Records for this task:
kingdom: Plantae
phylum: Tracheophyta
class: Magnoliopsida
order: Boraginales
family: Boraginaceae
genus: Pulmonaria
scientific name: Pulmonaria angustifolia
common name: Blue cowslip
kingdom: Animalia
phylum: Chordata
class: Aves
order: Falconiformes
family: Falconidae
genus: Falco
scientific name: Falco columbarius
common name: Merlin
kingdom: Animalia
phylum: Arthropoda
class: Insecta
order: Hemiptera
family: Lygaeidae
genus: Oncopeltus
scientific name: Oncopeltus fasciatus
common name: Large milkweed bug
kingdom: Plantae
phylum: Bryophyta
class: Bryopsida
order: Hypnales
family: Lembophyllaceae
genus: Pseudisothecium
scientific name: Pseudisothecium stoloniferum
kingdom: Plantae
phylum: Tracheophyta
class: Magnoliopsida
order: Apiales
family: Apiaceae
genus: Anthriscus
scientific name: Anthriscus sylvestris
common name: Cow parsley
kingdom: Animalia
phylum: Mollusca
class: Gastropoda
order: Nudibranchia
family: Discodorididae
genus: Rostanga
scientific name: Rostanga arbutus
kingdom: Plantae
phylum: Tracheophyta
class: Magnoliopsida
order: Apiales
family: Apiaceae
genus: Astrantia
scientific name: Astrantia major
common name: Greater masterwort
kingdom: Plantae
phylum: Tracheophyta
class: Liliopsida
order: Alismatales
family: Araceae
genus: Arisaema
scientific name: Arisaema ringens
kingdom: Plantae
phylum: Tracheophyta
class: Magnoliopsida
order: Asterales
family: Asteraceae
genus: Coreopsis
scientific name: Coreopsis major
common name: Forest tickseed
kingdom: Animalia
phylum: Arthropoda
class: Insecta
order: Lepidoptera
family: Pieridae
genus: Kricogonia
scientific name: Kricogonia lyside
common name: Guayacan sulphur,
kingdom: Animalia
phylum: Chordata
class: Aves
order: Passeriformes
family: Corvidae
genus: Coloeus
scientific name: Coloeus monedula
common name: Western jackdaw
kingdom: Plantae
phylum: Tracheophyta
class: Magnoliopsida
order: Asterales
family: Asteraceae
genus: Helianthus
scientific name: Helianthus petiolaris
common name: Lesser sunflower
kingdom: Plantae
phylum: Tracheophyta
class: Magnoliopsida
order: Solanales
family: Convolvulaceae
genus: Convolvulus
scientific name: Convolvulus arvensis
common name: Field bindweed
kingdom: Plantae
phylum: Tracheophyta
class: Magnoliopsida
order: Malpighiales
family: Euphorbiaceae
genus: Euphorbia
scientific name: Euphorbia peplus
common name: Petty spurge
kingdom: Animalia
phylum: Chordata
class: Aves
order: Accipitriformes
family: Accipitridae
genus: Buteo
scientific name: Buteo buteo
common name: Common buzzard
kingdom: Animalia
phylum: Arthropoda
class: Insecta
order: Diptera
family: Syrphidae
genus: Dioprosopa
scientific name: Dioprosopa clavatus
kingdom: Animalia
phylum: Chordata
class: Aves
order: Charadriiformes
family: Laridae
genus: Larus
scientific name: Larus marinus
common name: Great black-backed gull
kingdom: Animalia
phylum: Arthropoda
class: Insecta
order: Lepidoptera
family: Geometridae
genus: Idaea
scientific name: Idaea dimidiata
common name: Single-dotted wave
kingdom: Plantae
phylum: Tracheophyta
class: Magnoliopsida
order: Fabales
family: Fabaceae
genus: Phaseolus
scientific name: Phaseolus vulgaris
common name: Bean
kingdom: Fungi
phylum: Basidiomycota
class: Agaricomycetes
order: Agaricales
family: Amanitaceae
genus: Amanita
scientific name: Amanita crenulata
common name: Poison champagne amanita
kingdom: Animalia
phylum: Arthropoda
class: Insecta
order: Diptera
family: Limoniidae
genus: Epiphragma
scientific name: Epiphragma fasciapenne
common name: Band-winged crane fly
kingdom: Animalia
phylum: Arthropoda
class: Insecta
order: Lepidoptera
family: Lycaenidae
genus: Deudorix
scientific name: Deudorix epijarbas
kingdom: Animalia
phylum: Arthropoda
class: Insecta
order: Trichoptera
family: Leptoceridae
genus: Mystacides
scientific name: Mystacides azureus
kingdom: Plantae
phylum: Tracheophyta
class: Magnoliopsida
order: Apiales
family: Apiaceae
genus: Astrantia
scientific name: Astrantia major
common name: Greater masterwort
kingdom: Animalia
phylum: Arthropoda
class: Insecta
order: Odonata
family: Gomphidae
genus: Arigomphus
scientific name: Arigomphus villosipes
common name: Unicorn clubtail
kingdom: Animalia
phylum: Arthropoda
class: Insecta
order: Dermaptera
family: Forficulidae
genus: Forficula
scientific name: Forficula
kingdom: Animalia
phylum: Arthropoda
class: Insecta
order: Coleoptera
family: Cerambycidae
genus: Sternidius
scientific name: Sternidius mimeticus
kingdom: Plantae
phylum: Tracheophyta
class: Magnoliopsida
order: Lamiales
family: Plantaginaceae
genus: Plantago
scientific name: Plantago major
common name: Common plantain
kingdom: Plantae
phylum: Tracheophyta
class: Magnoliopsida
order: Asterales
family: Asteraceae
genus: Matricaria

Directions:
Arrange all of the lines above as a Markdown table with the columns "Row" and "Text". Number the rows in order, and leave out blank lines.

Result for this task:
| Row | Text |
|---|---|
| 1 | kingdom: Plantae |
| 2 | phylum: Tracheophyta |
| 3 | class: Magnoliopsida |
| 4 | order: Boraginales |
| 5 | family: Boraginaceae |
| 6 | genus: Pulmonaria |
| 7 | scientific name: Pulmonaria angustifolia |
| 8 | common name: Blue cowslip |
| 9 | kingdom: Animalia |
| 10 | phylum: Chordata |
| 11 | class: Aves |
| 12 | order: Falconiformes |
| 13 | family: Falconidae |
| 14 | genus: Falco |
| 15 | scientific name: Falco columbarius |
| 16 | common name: Merlin |
| 17 | kingdom: Animalia |
| 18 | phylum: Arthropoda |
| 19 | class: Insecta |
| 20 | order: Hemiptera |
| 21 | family: Lygaeidae |
| 22 | genus: Oncopeltus |
| 23 | scientific name: Oncopeltus fasciatus |
| 24 | common name: Large milkweed bug |
| 25 | kingdom: Plantae |
| 26 | phylum: Bryophyta |
| 27 | class: Bryopsida |
| 28 | order: Hypnales |
| 29 | family: Lembophyllaceae |
| 30 | genus: Pseudisothecium |
| 31 | scientific name: Pseudisothecium stoloniferum |
| 32 | kingdom: Plantae |
| 33 | phylum: Tracheophyta |
| 34 | class: Magnoliopsida |
| 35 | order: Apiales |
| 36 | family: Apiaceae |
| 37 | genus: Anthriscus |
| 38 | scientific name: Anthriscus sylvestris |
| 39 | common name: Cow parsley |
| 40 | kingdom: Animalia |
| 41 | phylum: Mollusca |
| 42 | class: Gastropoda |
| 43 | order: Nudibranchia |
| 44 | family: Discodorididae |
| 45 | genus: Rostanga |
| 46 | scientific name: Rostanga arbutus |
| 47 | kingdom: Plantae |
| 48 | phylum: Tracheophyta |
| 49 | class: Magnoliopsida |
| 50 | order: Apiales |
| 51 | family: Apiaceae |
| 52 | genus: Astrantia |
| 53 | scientific name: Astrantia major |
| 54 | common name: Greater masterwort |
| 55 | kingdom: Plantae |
| 56 | phylum: Tracheophyta |
| 57 | class: Liliopsida |
| 58 | order: Alismatales |
| 59 | family: Araceae |
| 60 | genus: Arisaema |
| 61 | scientific name: Arisaema ringens |
| 62 | kingdom: Plantae |
| 63 | phylum: Tracheophyta |
| 64 | class: Magnoliopsida |
| 65 | order: Asterales |
| 66 | family: Asteraceae |
| 67 | genus: Coreopsis |
| 68 | scientific name: Coreopsis major |
| 69 | common name: Forest tickseed |
| 70 | kingdom: Animalia |
| 71 | phylum: Arthropoda |
| 72 | class: Insecta |
| 73 | order: Lepidoptera |
| 74 | family: Pieridae |
| 75 | genus: Kricogonia |
| 76 | scientific name: Kricogonia lyside |
| 77 | common name: Guayacan sulphur, |
| 78 | kingdom: Animalia |
| 79 | phylum: Chordata |
| 80 | class: Aves |
| 81 | order: Passeriformes |
| 82 | family: Corvidae |
| 83 | genus: Coloeus |
| 84 | scientific name: Coloeus monedula |
| 85 | common name: Western jackdaw |
| 86 | kingdom: Plantae |
| 87 | phylum: Tracheophyta |
| 88 | class: Magnoliopsida |
| 89 | order: Asterales |
| 90 | family: Asteraceae |
| 91 | genus: Helianthus |
| 92 | scientific name: Helianthus petiolaris |
| 93 | common name: Lesser sunflower |
| 94 | kingdom: Plantae |
| 95 | phylum: Tracheophyta |
| 96 | class: Magnoliopsida |
| 97 | order: Solanales |
| 98 | family: Convolvulaceae |
| 99 | genus: Convolvulus |
| 100 | scientific name: Convolvulus arvensis |
| 101 | common name: Field bindweed |
| 102 | kingdom: Plantae |
| 103 | phylum: Tracheophyta |
| 104 | class: Magnoliopsida |
| 105 | order: Malpighiales |
| 106 | family: Euphorbiaceae |
| 107 | genus: Euphorbia |
| 108 | scientific name: Euphorbia peplus |
| 109 | common name: Petty spurge |
| 110 | kingdom: Animalia |
| 111 | phylum: Chordata |
| 112 | class: Aves |
| 113 | order: Accipitriformes |
| 114 | family: Accipitridae |
| 115 | genus: Buteo |
| 116 | scientific name: Buteo buteo |
| 117 | common name: Common buzzard |
| 118 | kingdom: Animalia |
| 119 | phylum: Arthropoda |
| 120 | class: Insecta |
| 121 | order: Diptera |
| 122 | family: Syrphidae |
| 123 | genus: Dioprosopa |
| 124 | scientific name: Dioprosopa clavatus |
| 125 | kingdom: Animalia |
| 126 | phylum: Chordata |
| 127 | class: Aves |
| 128 | order: Charadriiformes |
| 129 | family: Laridae |
| 130 | genus: Larus |
| 131 | scientific name: Larus marinus |
| 132 | common name: Great black-backed gull |
| 133 | kingdom: Animalia |
| 134 | phylum: Arthropoda |
| 135 | class: Insecta |
| 136 | order: Lepidoptera |
| 137 | family: Geometridae |
| 138 | genus: Idaea |
| 139 | scientific name: Idaea dimidiata |
| 140 | common name: Single-dotted wave |
| 141 | kingdom: Plantae |
| 142 | phylum: Tracheophyta |
| 143 | class: Magnoliopsida |
| 144 | order: Fabales |
| 145 | family: Fabaceae |
| 146 | genus: Phaseolus |
| 147 | scientific name: Phaseolus vulgaris |
| 148 | common name: Bean |
| 149 | kingdom: Fungi |
| 150 | phylum: Basidiomycota |
| 151 | class: Agaricomycetes |
| 152 | order: Agaricales |
| 153 | family: Amanitaceae |
| 154 | genus: Amanita |
| 155 | scientific name: Amanita crenulata |
| 156 | common name: Poison champagne amanita |
| 157 | kingdom: Animalia |
| 158 | phylum: Arthropoda |
| 159 | class: Insecta |
| 160 | order: Diptera |
| 161 | family: Limoniidae |
| 162 | genus: Epiphragma |
| 163 | scientific name: Epiphragma fasciapenne |
| 164 | common name: Band-winged crane fly |
| 165 | kingdom: Animalia |
| 166 | phylum: Arthropoda |
| 167 | class: Insecta |
| 168 | order: Lepidoptera |
| 169 | family: Lycaenidae |
| 170 | genus: Deudorix |
| 171 | scientific name: Deudorix epijarbas |
| 172 | kingdom: Animalia |
| 173 | phylum: Arthropoda |
| 174 | class: Insecta |
| 175 | order: Trichoptera |
| 176 | family: Leptoceridae |
| 177 | genus: Mystacides |
| 178 | scientific name: Mystacides azureus |
| 179 | kingdom: Plantae |
| 180 | phylum: Tracheophyta |
| 181 | class: Magnoliopsida |
| 182 | order: Apiales |
| 183 | family: Apiaceae |
| 184 | genus: Astrantia |
| 185 | scientific name: Astrantia major |
| 186 | common name: Greater masterwort |
| 187 | kingdom: Animalia |
| 188 | phylum: Arthropoda |
| 189 | class: Insecta |
| 190 | order: Odonata |
| 191 | family: Gomphidae |
| 192 | genus: Arigomphus |
| 193 | scientific name: Arigomphus villosipes |
| 194 | common name: Unicorn clubtail |
| 195 | kingdom: Animalia |
| 196 | phylum: Arthropoda |
| 197 | class: Insecta |
| 198 | order: Dermaptera |
| 199 | family: Forficulidae |
| 200 | genus: Forficula |
| 201 | scientific name: Forficula |
| 202 | kingdom: Animalia |
| 203 | phylum: Arthropoda |
| 204 | class: Insecta |
| 205 | order: Coleoptera |
| 206 | family: Cerambycidae |
| 207 | genus: Sternidius |
| 208 | scientific name: Sternidius mimeticus |
| 209 | kingdom: Plantae |
| 210 | phylum: Tracheophyta |
| 211 | class: Magnoliopsida |
| 212 | order: Lamiales |
| 213 | family: Plantaginaceae |
| 214 | genus: Plantago |
| 215 | scientific name: Plantago major |
| 216 | common name: Common plantain |
| 217 | kingdom: Plantae |
| 218 | phylum: Tracheophyta |
| 219 | class: Magnoliopsida |
| 220 | order: Asterales |
| 221 | family: Asteraceae |
| 222 | genus: Matricaria |